In this approach, we will iterate through each character of the first string and check if the same character exists in each string or not. We will maintain a variable longestPrefix to store the longest common prefix.

We will traverse idx from 0 to the length of ARR[0] -1.

1. We will iterate index from 1 to N-1 and check if ARR[index][idx] is equal to ARR[0][idx].
2. If the condition is true for all strings, we can add ARR[0][idx] in the common prefix string, and we will insert ARR[0][idx] in longestPrefix. Otherwise, the search is completed for the longest common prefix.

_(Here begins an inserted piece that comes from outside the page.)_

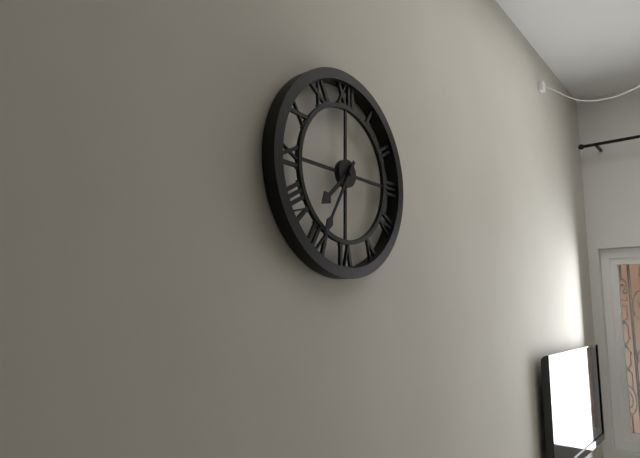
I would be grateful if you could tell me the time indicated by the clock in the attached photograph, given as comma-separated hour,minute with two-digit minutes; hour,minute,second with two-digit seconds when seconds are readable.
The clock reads 7,35
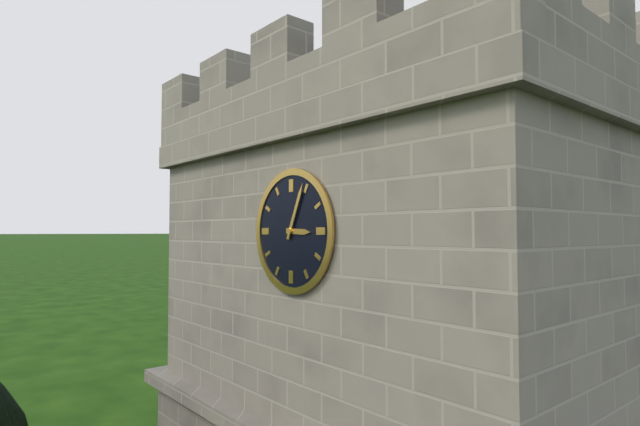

In the end, we will return the variable longestPrefix.

Algorithm:

• We will declare a string longestPrefix to store the longest prefix string of all strings.
• We will iterate through the first string of ARR and check each of its characters is present in all other strings or not.
• Iterate idx from 0 to length of ARR[0] - 1 ,do the following:
  • Set ch as ARR[0][idx]. The variable ch stores the character to be searched.
  • Set matched as true. The variable stores if it is possible to insert ch into the longestPrefix.
  • We will iterate index from 1 to N-1, do the following:
    • Check if the length of ARR[index] is less than or equal to the variable idx or ARR[index][idx] is not equal to ch.
      • Set matched as false.
      • Break this loop.
  • If matched is true, we can insert character ch into longestPrefix. Otherwise, break this loop as the longest common prefix is already found.
• Return the string longestPrefix corresponding to the longest prefix string of all the strings in the given array.

O(N*M), where N is the number of strings in the array and M is the shortest length of the string present in the array.

We are doing M iteration, and in each iteration, we are traversing through the strings that take O(N) time. Hence, the overall time complexity is O(N*M).

O(1).

Constant space is being used. Hence, the overall space complexity is O(1).